Not sure what I should see here?

 

[Odkrys]

Not sure what I should see here?

connect and see o_o;;

 

[XIII]

connect and see o_o;;

Status of IKE charon daemon (weakSwan 5.2.1, Linux 4.1.27, aarch64):
  uptime: 22 minutes, since Mar 26 11:34:02 2018
  malloc: sbrk 1462272, mmap 0, used 331120, free 1131152
  worker threads: 3 of 8 idle, 5/0/0/0 working, job queue: 0/0/0/0, scheduled: 7
  loaded plugins: charon aes des rc2 sha1 sha2 md4 md5 random nonce x509 revocation constraints acert pubkey pkcs1 pkcs7 pkcs8 pkcs12 pgp dnskey sshkey pem openssl fips-prf agent xcbc cmac hmac attr kernel-netlink resolve socket-default stroke updown eap-identity eap-md5 eap-mschapv2 eap-tls eap-peap xauth-generic
Virtual IP pools (size/online/offline):
  10.10.10.0/24: 254/1/0
Listening IP addresses:
  <REDACTED>
  192.168.1.1
  192.168.1.2
  10.8.0.1
Connections:
 Host-to-Net:  <REDACTED>...%any  IKEv1, dpddelay=10s
 Host-to-Net:   local:  [<REDACTED>] uses pre-shared key authentication
 Host-to-Net:   remote: uses pre-shared key authentication
 Host-to-Net:   remote: uses XAuth authentication: any
 Host-to-Net:   child:  0.0.0.0/0 === dynamic TUNNEL, dpdaction=clear
Security Associations (1 up, 0 connecting):
 Host-to-Net[1]: ESTABLISHED 4 seconds ago, <REDACTED>[<REDACTED>]...<REDACTED-2>[<REDACTED-3>]
 Host-to-Net[1]: Remote XAuth identity: <REDACTED-6>
 Host-to-Net[1]: IKEv1 SPIs: <REDACTED-4> <REDACTED-5>, pre-shared key reauthentication in 2 hours
 Host-to-Net[1]: IKE proposal: AES_CBC_256/HMAC_SHA2_256_128/PRF_HMAC_SHA2_256/MODP_2048
 Host-to-Net{1}:  INSTALLED, TUNNEL, ESP in UDP SPIs: <REDACTED-7> <REDACTED-8>
 Host-to-Net{1}:  AES_CBC_128/HMAC_SHA1_96, 1497 bytes_i, 0 bytes_o, rekeying in 48 minutes
 Host-to-Net{1}:   0.0.0.0/0 === 10.10.10.1/32

Still don't know what I should see here... (but willing to learn!)

 

[nzwayne]

Installed 384.4_2 on two AC86U's without issue.
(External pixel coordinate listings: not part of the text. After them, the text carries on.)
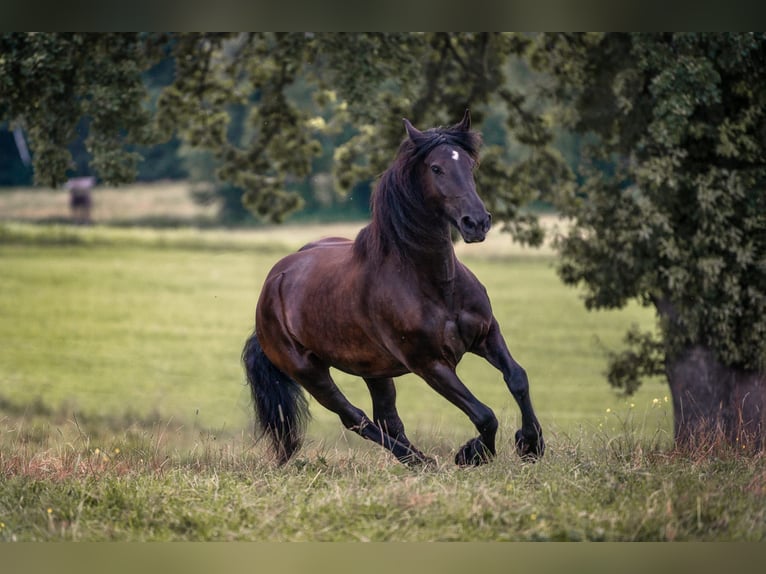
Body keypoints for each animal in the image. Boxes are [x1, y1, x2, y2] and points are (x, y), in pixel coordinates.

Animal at [242, 111, 544, 468]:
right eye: (436, 168)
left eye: (470, 164)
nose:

One via an overlay from 384.4_1 the other a full factory reset and manual config setting from alpha firmware of RT-AC86U_384.5_alpha1. All working well.

 

[Sean Nelson]

(AC68U on 384.4)

This had been reported on 384.3 but seems unaddressed in 384.4 --

[1] Parental control -> time schedule is broken. Any device set to have time schedule would frequently (and randomly) show the "internet blocked" page during the allowed time period.
[2] Firewall -> Network service filter is not reliable. Sometimes (not always) blocked ports are still accessible during blocked periods. May be related to [1]; it seems the time checking is faulty.